Written instruction A: Can you repeat the part of the Hyde Amendment article that begins at the words "She made the" and stops after "would be endangered."?

Selected passage:
WASHINGTON — In eliminating the Hyde Amendment in spending bills for fiscal year 2022, the “pro-abortion” Democrats on the House Appropriations Committee “destroy over 40 years of previously unprecedented bipartisan support for a measure aimed at saving human lives,” said the president of National Right to Life.
“This is a campaign by pro-abortion Democrats to ensure that abortion is available on demand, for any reason, at any time and paid for with taxpayer dollars,” Carol Tobias said.
She made the comments late July 15 after the committee marked up the legislation.
“The most egregious aspect of the bill presented today is the removal of the Hyde Amendment, which protects lives and prohibits taxpayer funding of abortion,” said Rep. Tom Cole, R-Okla., during the markup session.
Hyde first became law in 1976 to prohibit federal funds appropriated through the Labor Department, the Health and Human Services Department and related agencies from being used to cover abortion or fund health plans that cover abortion except in cases of rape, incest or when the life of the woman would be endangered.
Hyde has been reenacted in spending bills every year since it was first passed.

Collection entries:

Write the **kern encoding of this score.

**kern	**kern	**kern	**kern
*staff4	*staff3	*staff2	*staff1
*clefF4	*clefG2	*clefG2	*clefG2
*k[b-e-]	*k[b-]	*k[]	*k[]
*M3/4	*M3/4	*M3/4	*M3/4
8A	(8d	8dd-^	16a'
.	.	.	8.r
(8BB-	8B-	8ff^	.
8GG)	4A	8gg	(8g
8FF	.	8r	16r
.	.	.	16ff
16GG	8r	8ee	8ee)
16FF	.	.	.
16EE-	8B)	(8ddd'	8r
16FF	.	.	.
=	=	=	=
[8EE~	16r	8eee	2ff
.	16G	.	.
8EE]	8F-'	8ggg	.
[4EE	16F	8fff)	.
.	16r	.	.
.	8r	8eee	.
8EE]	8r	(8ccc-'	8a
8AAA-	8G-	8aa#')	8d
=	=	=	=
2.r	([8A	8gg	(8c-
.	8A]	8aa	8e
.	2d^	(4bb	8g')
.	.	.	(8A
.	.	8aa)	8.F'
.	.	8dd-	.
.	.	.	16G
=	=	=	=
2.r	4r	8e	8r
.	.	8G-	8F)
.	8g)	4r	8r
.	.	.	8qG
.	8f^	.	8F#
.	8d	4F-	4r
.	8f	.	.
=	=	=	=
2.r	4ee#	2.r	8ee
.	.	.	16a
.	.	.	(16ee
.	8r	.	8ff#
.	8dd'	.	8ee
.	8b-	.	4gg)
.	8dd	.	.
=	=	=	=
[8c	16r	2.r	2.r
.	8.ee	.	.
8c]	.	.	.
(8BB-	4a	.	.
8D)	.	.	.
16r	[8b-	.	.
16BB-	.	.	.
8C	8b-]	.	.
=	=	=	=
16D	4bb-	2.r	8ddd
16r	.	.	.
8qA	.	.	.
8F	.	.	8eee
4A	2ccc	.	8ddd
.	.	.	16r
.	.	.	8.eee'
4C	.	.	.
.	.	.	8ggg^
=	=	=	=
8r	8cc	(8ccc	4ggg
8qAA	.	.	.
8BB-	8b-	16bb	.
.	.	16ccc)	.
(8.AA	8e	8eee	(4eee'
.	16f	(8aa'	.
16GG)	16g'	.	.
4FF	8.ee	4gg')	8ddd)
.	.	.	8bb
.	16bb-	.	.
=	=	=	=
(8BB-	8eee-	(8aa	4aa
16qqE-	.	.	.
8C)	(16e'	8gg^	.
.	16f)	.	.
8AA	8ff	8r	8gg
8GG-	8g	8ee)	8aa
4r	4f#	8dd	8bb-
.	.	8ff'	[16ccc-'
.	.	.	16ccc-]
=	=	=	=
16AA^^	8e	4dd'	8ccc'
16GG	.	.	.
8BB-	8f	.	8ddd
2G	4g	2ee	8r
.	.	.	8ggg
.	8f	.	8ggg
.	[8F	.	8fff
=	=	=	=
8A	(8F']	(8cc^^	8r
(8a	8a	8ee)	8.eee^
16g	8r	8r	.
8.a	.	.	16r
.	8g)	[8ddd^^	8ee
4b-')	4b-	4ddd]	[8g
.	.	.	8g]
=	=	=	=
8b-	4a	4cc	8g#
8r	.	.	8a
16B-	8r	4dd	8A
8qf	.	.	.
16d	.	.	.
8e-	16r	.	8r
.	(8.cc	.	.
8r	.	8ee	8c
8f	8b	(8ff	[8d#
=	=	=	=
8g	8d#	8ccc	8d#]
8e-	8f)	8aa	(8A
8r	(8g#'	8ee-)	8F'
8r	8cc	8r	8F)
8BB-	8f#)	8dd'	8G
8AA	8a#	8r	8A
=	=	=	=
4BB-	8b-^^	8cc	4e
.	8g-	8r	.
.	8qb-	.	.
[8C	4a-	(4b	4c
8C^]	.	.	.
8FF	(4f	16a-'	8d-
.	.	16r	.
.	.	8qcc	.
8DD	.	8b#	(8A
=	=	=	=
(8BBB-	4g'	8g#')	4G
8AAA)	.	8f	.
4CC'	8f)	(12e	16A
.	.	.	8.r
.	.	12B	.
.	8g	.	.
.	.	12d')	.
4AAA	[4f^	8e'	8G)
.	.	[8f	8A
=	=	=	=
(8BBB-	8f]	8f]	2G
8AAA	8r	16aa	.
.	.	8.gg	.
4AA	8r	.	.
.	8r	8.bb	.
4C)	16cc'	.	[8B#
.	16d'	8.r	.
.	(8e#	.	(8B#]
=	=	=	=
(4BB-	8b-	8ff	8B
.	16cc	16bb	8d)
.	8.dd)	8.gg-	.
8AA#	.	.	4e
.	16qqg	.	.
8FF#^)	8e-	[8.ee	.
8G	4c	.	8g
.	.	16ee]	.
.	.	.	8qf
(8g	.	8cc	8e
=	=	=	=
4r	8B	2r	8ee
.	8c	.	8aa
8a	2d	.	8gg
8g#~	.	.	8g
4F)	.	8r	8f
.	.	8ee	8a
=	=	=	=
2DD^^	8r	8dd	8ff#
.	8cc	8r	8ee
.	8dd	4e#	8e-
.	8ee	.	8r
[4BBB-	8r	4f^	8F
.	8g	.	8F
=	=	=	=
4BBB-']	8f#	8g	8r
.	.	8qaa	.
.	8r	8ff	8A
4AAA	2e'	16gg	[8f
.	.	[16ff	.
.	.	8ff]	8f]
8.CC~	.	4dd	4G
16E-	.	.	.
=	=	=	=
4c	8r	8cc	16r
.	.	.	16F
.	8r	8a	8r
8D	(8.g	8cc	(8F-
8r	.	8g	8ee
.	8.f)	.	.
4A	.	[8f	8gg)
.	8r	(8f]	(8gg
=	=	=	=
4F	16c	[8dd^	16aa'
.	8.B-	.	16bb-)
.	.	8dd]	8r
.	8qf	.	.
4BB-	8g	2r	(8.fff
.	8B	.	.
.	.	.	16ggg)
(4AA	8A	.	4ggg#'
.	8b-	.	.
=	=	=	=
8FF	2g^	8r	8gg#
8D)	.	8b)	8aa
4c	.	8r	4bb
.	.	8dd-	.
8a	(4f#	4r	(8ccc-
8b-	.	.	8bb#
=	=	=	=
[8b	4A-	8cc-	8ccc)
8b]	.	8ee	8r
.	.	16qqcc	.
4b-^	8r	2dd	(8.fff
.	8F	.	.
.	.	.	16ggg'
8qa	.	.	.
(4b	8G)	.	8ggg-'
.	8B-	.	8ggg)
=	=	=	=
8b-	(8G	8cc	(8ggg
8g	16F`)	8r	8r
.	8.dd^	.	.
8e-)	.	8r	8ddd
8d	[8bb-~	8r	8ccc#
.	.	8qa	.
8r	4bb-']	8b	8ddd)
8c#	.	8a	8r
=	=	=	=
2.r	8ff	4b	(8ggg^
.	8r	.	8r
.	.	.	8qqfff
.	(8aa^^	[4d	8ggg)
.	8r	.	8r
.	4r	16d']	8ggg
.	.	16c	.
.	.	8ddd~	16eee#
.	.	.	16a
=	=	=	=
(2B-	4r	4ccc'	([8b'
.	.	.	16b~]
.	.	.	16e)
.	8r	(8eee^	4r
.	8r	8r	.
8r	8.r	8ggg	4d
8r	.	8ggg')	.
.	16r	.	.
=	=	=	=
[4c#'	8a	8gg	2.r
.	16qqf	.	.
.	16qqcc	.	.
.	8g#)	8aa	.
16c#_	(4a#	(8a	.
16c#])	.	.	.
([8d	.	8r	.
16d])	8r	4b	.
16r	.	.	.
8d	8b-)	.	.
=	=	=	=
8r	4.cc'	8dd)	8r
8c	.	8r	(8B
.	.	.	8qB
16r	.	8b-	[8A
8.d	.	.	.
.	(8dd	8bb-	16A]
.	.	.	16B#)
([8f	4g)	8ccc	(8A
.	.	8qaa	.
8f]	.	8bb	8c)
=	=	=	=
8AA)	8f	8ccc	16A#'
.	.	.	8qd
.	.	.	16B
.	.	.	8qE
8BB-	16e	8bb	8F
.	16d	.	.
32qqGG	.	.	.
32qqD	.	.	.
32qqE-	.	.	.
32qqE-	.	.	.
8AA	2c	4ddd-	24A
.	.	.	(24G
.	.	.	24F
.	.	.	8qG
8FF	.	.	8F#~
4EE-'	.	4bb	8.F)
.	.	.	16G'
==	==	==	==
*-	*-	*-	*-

Written instruction B: Which lines in the rows above contain the string "kern", with case counting? Find and copy each of them.

Finished answer A:
She made the comments late July 15 after the committee marked up the legislation.
“The most egregious aspect of the bill presented today is the removal of the Hyde Amendment, which protects lives and prohibits taxpayer funding of abortion,” said Rep. Tom Cole, R-Okla., during the markup session.
Hyde first became law in 1976 to prohibit federal funds appropriated through the Labor Department, the Health and Human Services Department and related agencies from being used to cover abortion or fund health plans that cover abortion except in cases of rape, incest or when the life of the woman would be endangered.

Finished answer B:
Write the **kern encoding of this score.
**kern	**kern	**kern	**kern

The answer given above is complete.